Annule en conséquence ledit procès-verbal.

Siégeant :

Madame Verena PEDRAZZINI RIZZI, présidente; Monsieur Luca MINOTTI et Monsieur Denis KELLER, juges assesseurs ; Madame Elise CAIRUS, greffière.

 

La présidente :

Verena PEDRAZZINI RIZZI

 

La greffière :

Elise CAIRUS

 

 

 

 

 

Voie de recours :

Le recours en matière civile au sens de l’art. 72 al. 2 let. a de la loi sur le Tribunal fédéral du 17 juin 2005 (LTF; RS 173.110) est ouvert contre les décisions prises par la Chambre de surveillance des Offices des poursuites et des faillites, unique autorité cantonale de surveillance en matière de poursuite pour dettes et faillite (art. 126 LOJ).

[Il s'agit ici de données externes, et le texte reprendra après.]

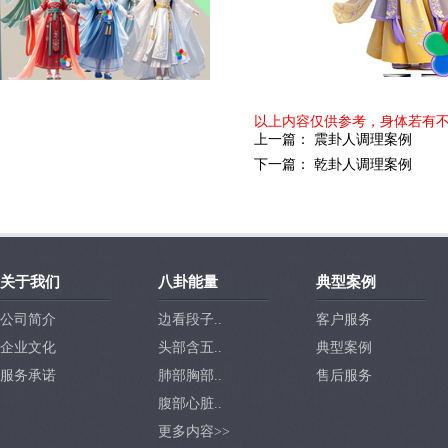
以上内容仅供参考，身体若有
上一篇
：
震卦人调理案例
下一篇
：
乾卦人调理案例
关于我们
八卦能量
典型案例
公司简介
边看段子..
客户服务
企业文化
头部含五..
典型案例
服务承诺
肺部胸部..
售后服务
腹部心脏..
更多内容>>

Il doit être déposé devant le Tribunal fédéral, 1000 Lausanne 14, dans les dix jours qui suivent la notification de l'expédition complète de la présente décision (art. 100 al. 1 et 2 let. a LTF) ou dans les cinq jours en matière de poursuite pour effets de change (art. 100 al. 3 let. a LTF). L’art. 119 al. 1 LTF prévoit que si une partie forme un recours ordinaire et un recours constitutionnel, elle doit déposer les deux recours dans un seul mémoire. Le recours doit être rédigé dans une langue officielle, indiquer les conclusions, en quoi l'acte attaqué viole le droit et les moyens de preuve, et être signé (art. 42 LTF).

Le recours doit être adressé au Tribunal fédéral, 1000 Lausanne 14.